Future Models of Granite Mixing Experts
At some point in the future, IBM plans to release several smaller, more efficient models, including the Granite 3.0 1B A400M, a 1 billion parameter model, and the Granite 3.0 3B A800M, a 3 billion parameter model. Unlike the Granite 3.0 models discussed above, future models will not be based on the dense transformer architecture, but will instead use a mixed expert architecture.
The MM architecture divides a model into several specialized sub-networks of experts for more efficiency. MM models are small and light, but still considered best in class for efficiency, with a good balance between cost and power. These models use a small fraction of their overall parameters for inference. For example, the MM model with 3 billion parameters uses only 800 million parameters during inference, and the MM model with 1 billion parameters uses only 400 million parameters during inference. IBM developed them for applications such as edge server and CPU deployment.
In 2025, IBM is planning to scale its largest MM architecture models from 70 billion parameters to 200 billion parameters. Initially, the models will have language, code and multilingual skills. Video and audio will be added later. All of these upcoming Granite models will also be available under Apache 2.0.
Granite Guardian Patterns
Along with the Granite 3.0 2B and 8B models, IBM also announced a Granite Guardian 3.0 model, which acts as a guardrail for the inputs and outputs of other Granite 3.0 models. When monitoring logins, Granite Guardian looks for jailbreaking attacks and other potentially harmful requests. To ensure safety standards are met, Granite Guardian also monitors LLM scores for bias, fairness and violence.

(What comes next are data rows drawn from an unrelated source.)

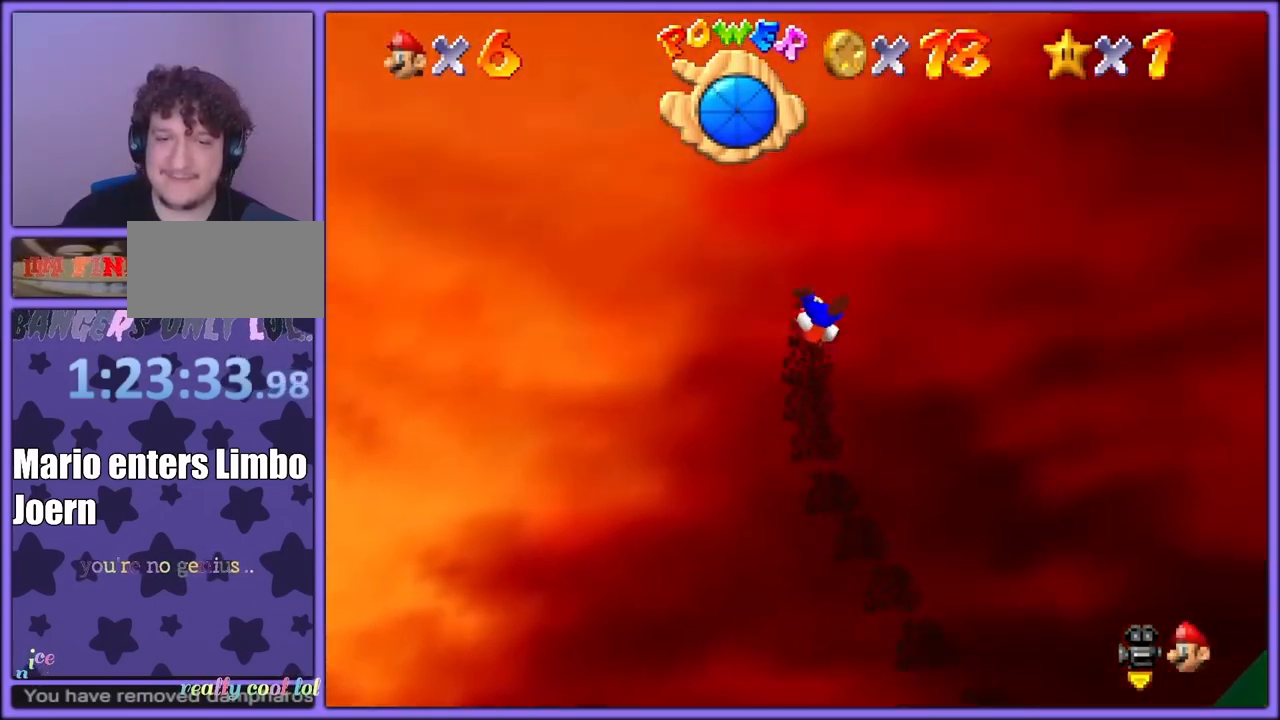
{"dt_ms": 500, "buttons": [], "left_stick": "left", "events": [[100, "left_stick", "up-right"], [267, "left_stick", "up-left"], [450, "left_stick", "left"]]}
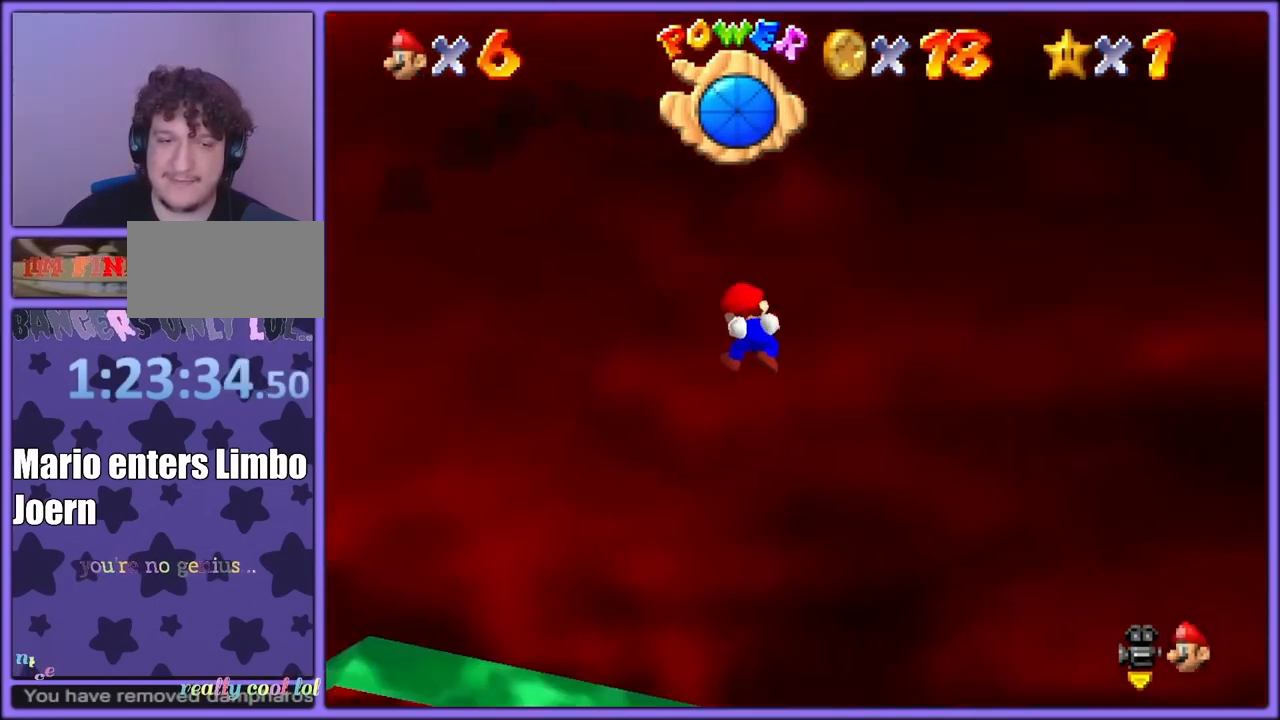
{"dt_ms": 500, "buttons": [], "left_stick": "down-right", "events": [[333, "left_stick", "up"], [400, "left_stick", "down-right"]]}
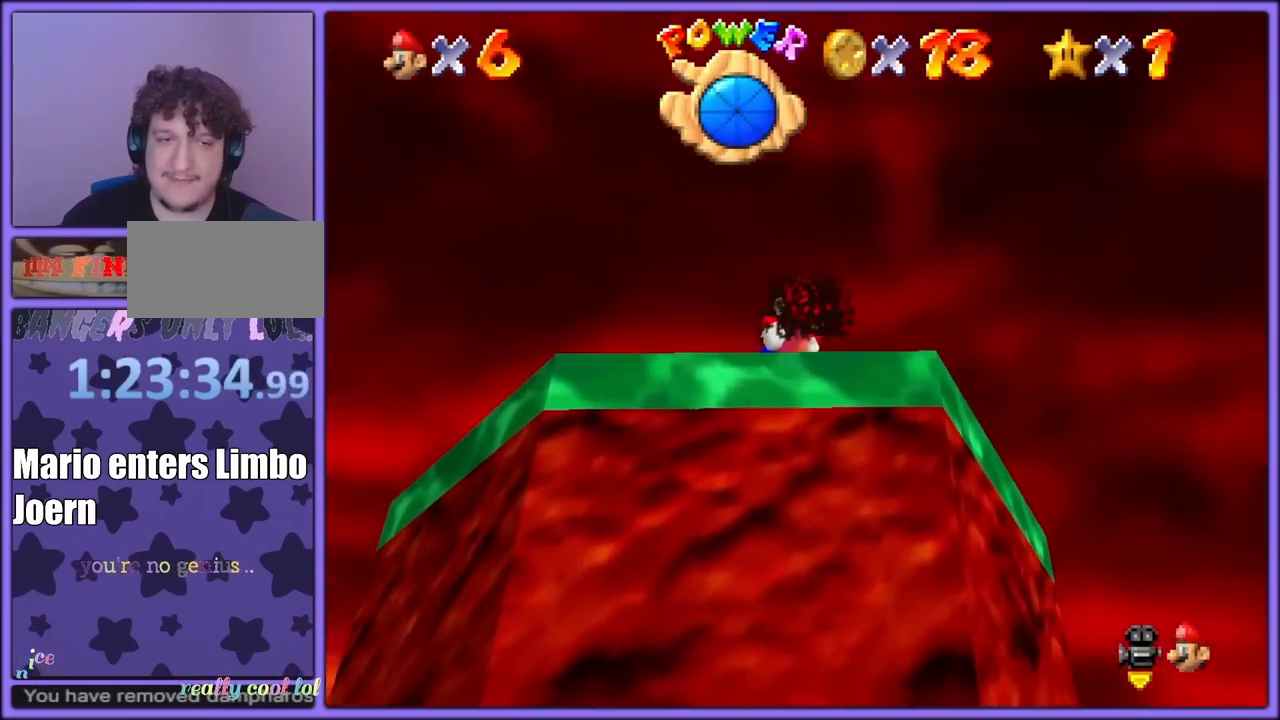
{"dt_ms": 500, "buttons": [], "left_stick": "up", "events": [[17, "C_UP", "down"], [67, "left_stick", "down"], [183, "C_UP", "up"], [217, "C_DOWN", "down"], [283, "left_stick", "center"], [333, "C_DOWN", "up"], [500, "left_stick", "up"]]}
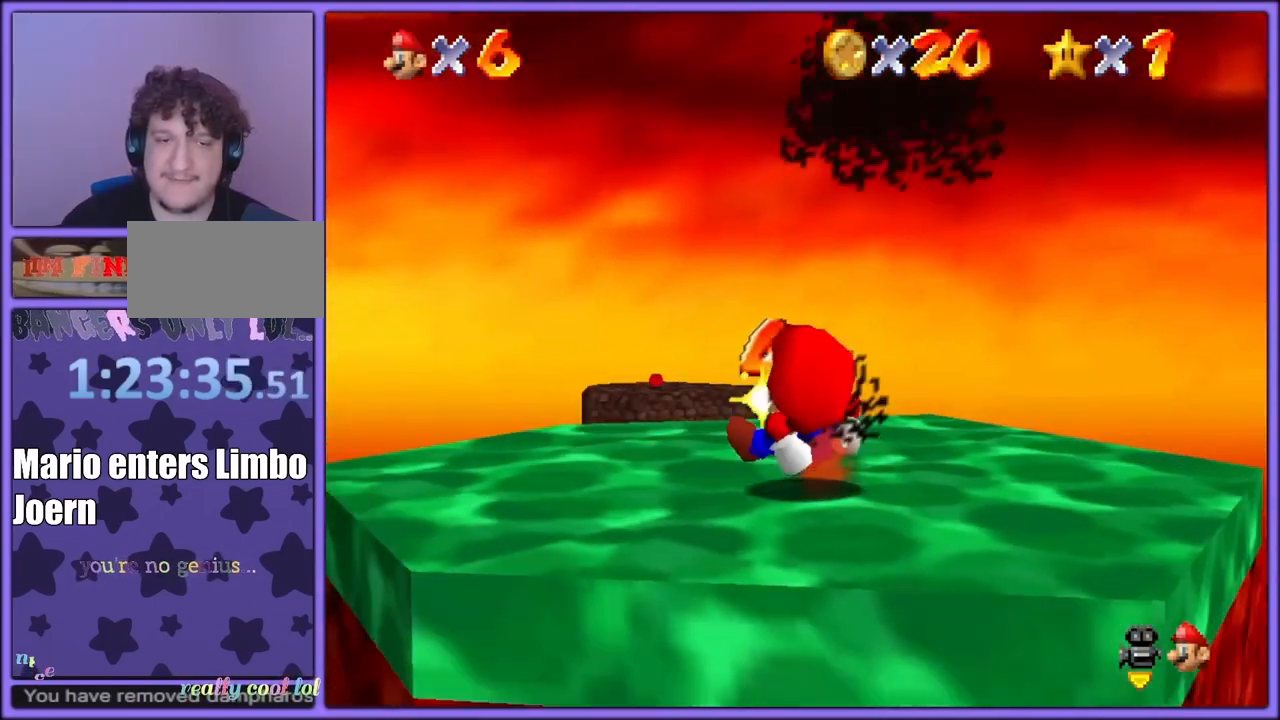
{"dt_ms": 500, "buttons": [], "left_stick": "center", "events": [[333, "left_stick", "center"]]}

These models also provide task-based hallucination detection that anchors model outputs to specific data sources. In a RAG workflow, Granite Guardian verifies whether a response is based on the given base context. If the response is not context-based, the model marks it as an exception.
By 2025, IBM plans to reduce the size of Granite Guardian models to somewhere between 1 billion and 4 billion parameters. The reduction in model size makes them more versatile and accessible. It will also allow for wider reach across industries and applications as diverse as end devices, healthcare, education and finance.
The continued evolution of IBM granite designs
IBM’s Granite 3.0 models are high-performance open source models with standards to support their performance and security. IBM plans to add new developer-friendly features to these models, such as structured JSON requests. As with previous Granite models, updates will be made regularly to ensure the models remain current. This means we can be on the lookout for a conveyor belt of new features as they develop. Unlike some of the competing open source templates with custom licenses, Granite templates’ lack of restrictions in its Apache 2.0 license makes them adaptable for a wide variety of applications.
It looks like IBM has big plans for the future of the entire Granite 3.0 collection.